§ INSTRUCTION 1: Reproduce, word for word, the stretch of the MPI function notes from "Creates new communicator" through "in old_comm.".
§ INSTRUCTION 2: According to the MPI function notes, what does MPI_Wtime( ) return?

§ SELECTED EXTRACT:
---

MPI_Finalize(ierror)
Terminates MPI execution environment This call must be made by every process in a MPI computation. It terminates
the MPI "environment", no MPI calls my be made by a process after
its call to MPI_Finalize.
MPI_Comm_split ( comm, size, ierror)
Creates new communicator based on the colors and keys The single call to MPI_Comm_split creates q new communicators,
all of them having the same name, *new_comm. It creates a new communicator
for each value of the split_key. Process with the same value
of split_key form a new group. The rank in the new group is determined
by the value of rank_key. If process A and process B call
MPI_Comm split with the same value of split_key, and the rank_key argument
passed by process A is less than that passed by process B, then the rank
of A in underlying group new_comm will be less than the rank of process
B. It is a collective call, and it must be called by all the processes
in old_comm.
MPI_Comm_group (comm, group, ierror)
Accesses the group associated with the given
communicator
MPI_Group_incl (old_group, new_group_size, ranks_in_old_group
, new_group, ierror)
Produces a group by reordering an existing
group and taking only unlisted members
MPI_Comm_create(old_comm, new_group, new_comm, ierror)
Creates a new communicator Groups and communicators are opaque objects. From a parctical standpoint,
this means that the details of their internal representation depend on
the particular implementation of MPI, and, as a consequence, they cannot
be directly accessed by the user. Rather the user access a handle that
refrences the opaque object, and the objects are manipulated by special
MPI functions MPI_Comm_create, MPI_Group_incl and MPI_Comm_group. Contexts
are not explicitly used in any MPI functions. MPI_Comm_group simply returns
the group underlying the communicator comm. Mpi_Group_incl creates a new
group from the list of process in the existing group old_group. The number
of process in he new group is the new_group _size, and the processes to
be included are listed in ranks_in _old_group. MPI_Comm_create associates
a context with the group new_group and creates the communicator new_comm.
All of the process in new_group belong to the group underlying old_comm.
MPI_Comm_create is a collective operation. All the processes in old_comm
must call MPI_Comm_create with the same arguments.
double precision MPI_Wtime( ) Returns an ellapsed time on the calling processor MPI provides a simple routine MPI_Wtime( ) that can be used to time
programs or section of programs. MPI_Wtime( ) returns a double precision
floating point number of seconds, since some arbitrary point of time in
the past. The time interval can be measured by calling this routine at
the beginning and at the end of program segment and subtracting the values
returned.

---

§ DATA SEGMENT:
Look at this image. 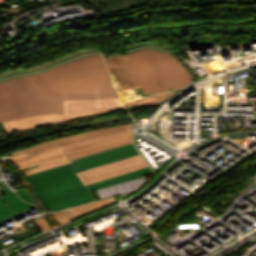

---

§ EXERCISE RESULT 1:
Creates new communicator based on the colors and keys The single call to MPI_Comm_split creates q new communicators,
all of them having the same name, *new_comm. It creates a new communicator
for each value of the split_key. Process with the same value
of split_key form a new group. The rank in the new group is determined
by the value of rank_key. If process A and process B call
MPI_Comm split with the same value of split_key, and the rank_key argument
passed by process A is less than that passed by process B, then the rank
of A in underlying group new_comm will be less than the rank of process
B. It is a collective call, and it must be called by all the processes
in old_comm.

§ EXERCISE RESULT 2: A double precision floating point number of seconds since some arbitrary point of time in the past.